Introduction
Neglected tropical diseases (NTDs) cause substantial morbidity and mortality, and can result in great cognitive, social, emotional and economic harm.1–6 Therefore, accelerating progress towards their control and elimination could majorly contribute to reaching the Sustainable Development Goal to ‘ensure healthy lives and promote well-being for all.’5 7 For seven of the NTDs—lymphatic filariasis (LF), onchocerciasis (OV), schistosomiasis (SCH), three types of soil-transmitted helminths (STH) and blinding trachoma—delivering preventive chemotherapy (PC) through mass drug administration (MDA) is a central component to preventing morbidity and reducing transmission.6 8 9 Approximately one-fifth of the world’s population requires PC for at least one NTD10 in order to achieve either their control or elimination as public health problems in the next decade.6
MDA involves administering medication to at-risk populations, typically once or twice per year. Populations requiring MDA vary by disease and local epidemiology, ranging from pre-school and/or school-aged children to women of childbearing age to the full population. Treatment coverage thresholds set by WHO vary by disease: ≥65% of the total population for LF, ≥75% of school-age children for SCH and STH, ≥80% of the total population for trachoma, and≥65% of the total or ≥80% of the eligible population for OV.11 12 Regardless, achieving adequate treatment coverage is a prerequisite for meeting control and elimination goals in a timely, efficient and cost-effective manner, and can be part of the criteria to determine when it is appropriate to conduct surveys to show whether MDA can be stopped or its frequency reduced.13 14 Low treatment coverage wastes valuable resources if additional years of MDA are required, and potentially negates the progress towards achieving established NTD road map 2030 goals.6 15 16
Therefore, estimates of programme coverage need to be accurate enough to support programmatic decisions. These decisions include identifying low coverage districts for increased attention and targeted support, and determining when to conduct impact surveys to potentially stop or change MDA frequency. For any health intervention coverage data to be actionable, it needs to be valid and reliable, available in a timely fashion, and collected within real-world financial and logistical constraints—features which often trade off with one another.17
MDA treatment coverage, that is, the proportion of those who need treatment who received and actually swallowed a dose, can be measured using two different sources of data: data from routine programmatic data or from specially implemented, population-representative coverage evaluation surveys.12 Coverage calculated using routinely reported data uses administrative data on the number of persons treated, as recorded by drug distributors during MDAs for the numerator. For the denominator, existing population estimates, normally from national census or programme registers, are used. Use of administrative data enables coverage estimates to be made at granular—district and subdistrict—levels, for each MDA, every year. However, it is potentially susceptible to denominator errors in estimated population size, which can be exacerbated when only subpopulations are targeted for treatment.18–24 Furthermore, if drug distributors do not directly observe patients taking MDA doses, the reported coverage may overestimate the fraction of the population that actually receive and swallow preventive chemotherapy.25–28 There is often a lack of trust in the quality of reported coverage due to limited arithmetic skills among some drug distributors, errors in counting total numbers treated in collated paper-based reports and registers, possible incentives for intentionally inflating the data and difficulty capturing treatments occurring outside the national programme (eg, through the private sector or non-governmental organisations).18–22 24 29 Anecdotally, national NTD programme managers sometimes report challenges due to insufficient/inappropriate data collection tools (eg, there may be treatment registers but no printed summary forms for summarising data).

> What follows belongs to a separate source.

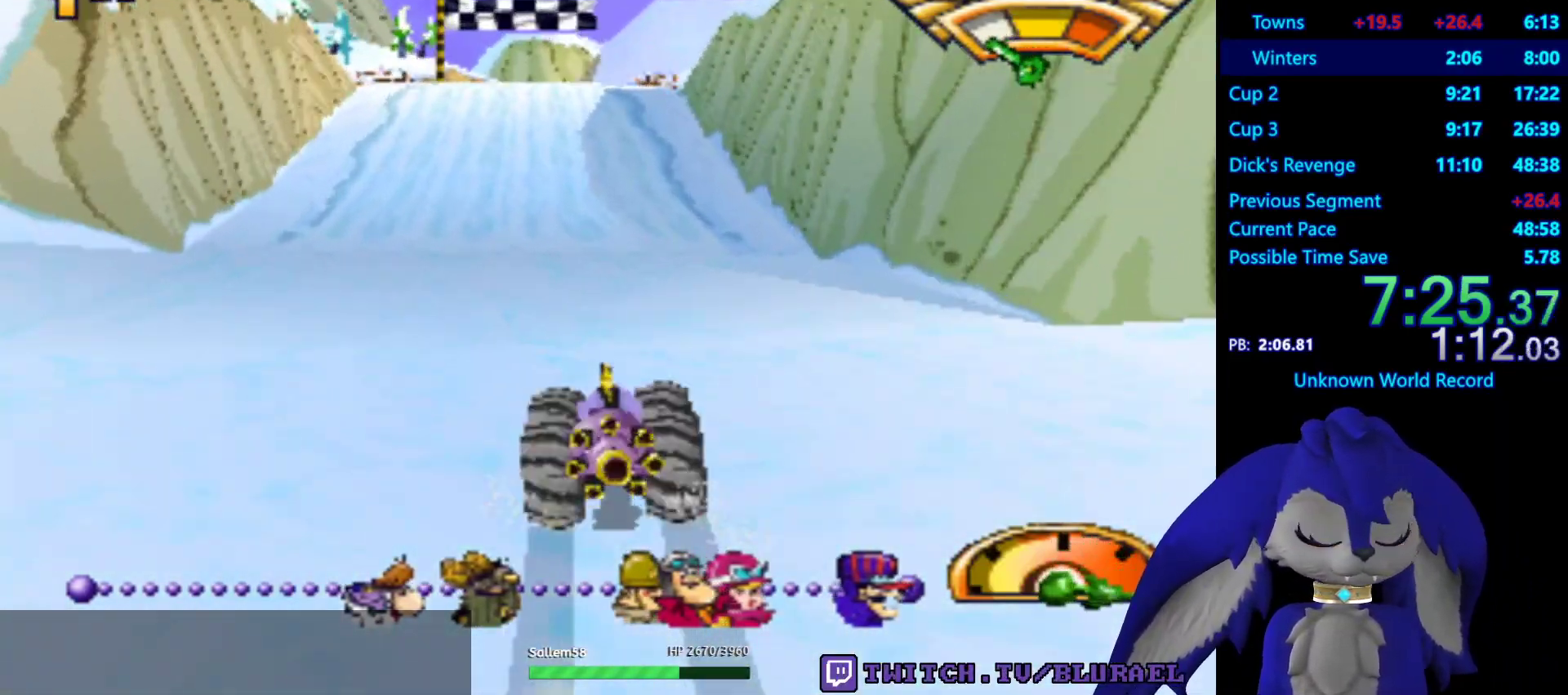
{"buttons": ["CROSS"], "left_stick": "right", "right_stick": "center", "events": [[50, "left_stick", "center"], [467, "left_stick", "right"]]}
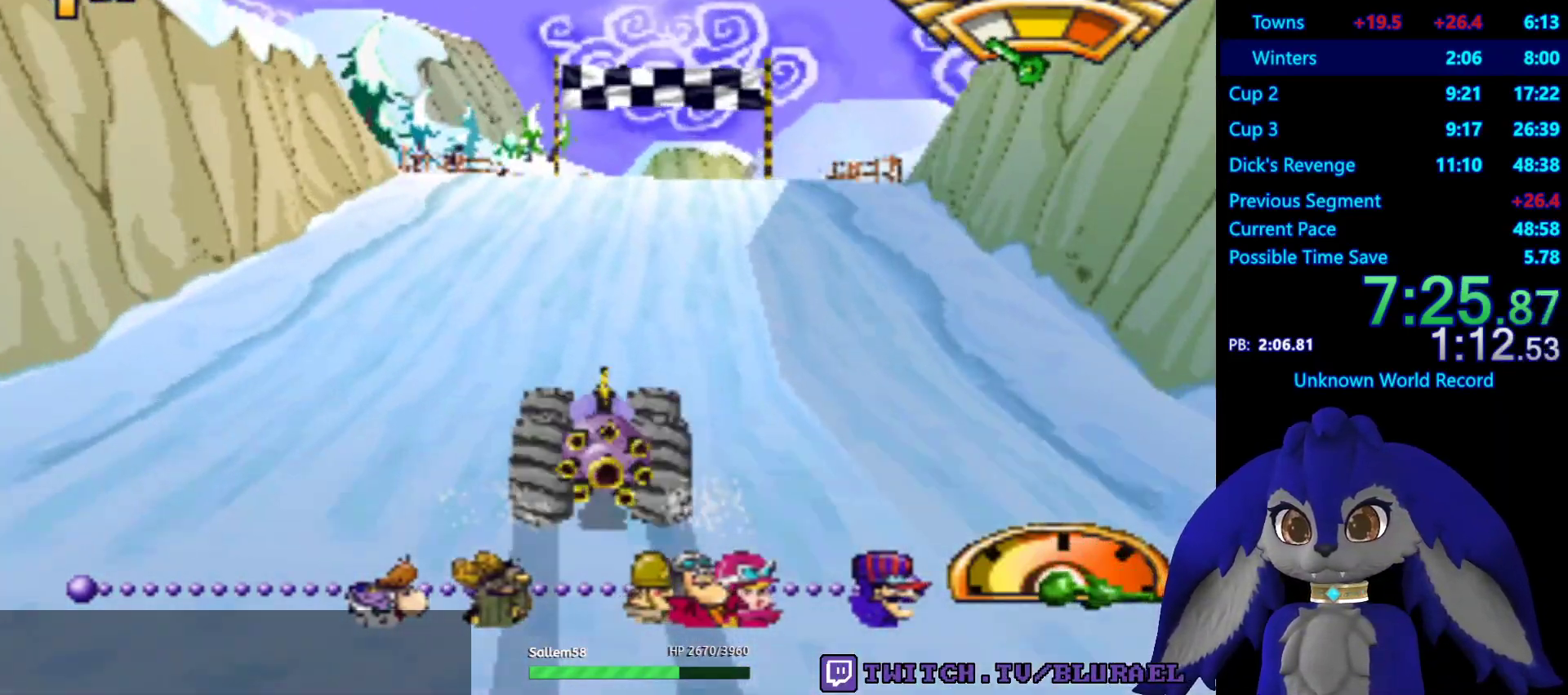
{"buttons": ["CROSS"], "left_stick": "center", "right_stick": "center", "events": [[100, "left_stick", "center"], [350, "left_stick", "left"], [483, "left_stick", "center"]]}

Alternatively, treatment coverage can be estimated by conducting community-based coverage evaluation surveys. Coverage estimates based on surveyed data are often believed to produce more valid results, and WHO currently recommends that surveys be used to periodically assess the quality of reported coverage.12 14 However, coverage surveys are logistically more complicated and require additional resources and more complex analysis than reported coverage, with estimates usually being available to programme managers less quickly. In addition, coverage evaluation surveys are often designed to be representative at the district level,12 which precludes estimates in small but programmatically important administrative units, such as subdistricts; surveyed coverage may also be susceptible to selection and information bias30 such as recall bias (although one study did find that recall was fairly accurate up to 1 year post-MDA).31 Lastly, there is concern that surveys might be missing the same populations as MDAs, including because people are not at home due to work obligations that can take them away for days or weeks at a time, or because populations to be treated are nomadic and vulnerable populations that may not have fixed or permanent abodes.
The objective of the analyses presented here was to evaluate concordance between reported and surveyed coverage of MDAs conducted in 15 countries between 2008 and 2017. We incorporated coverage estimates as calculated by countries because these are the estimates from which programme managers would make programmatic decisions. Specifically, we aimed to understand (1) how often coverage calculated using routinely reported data and survey data would lead programme managers to make the same programmatic decisions, (2) the magnitude and direction of the difference between these two estimates, and (3) whether there is meaningful variation by region, age group, or country.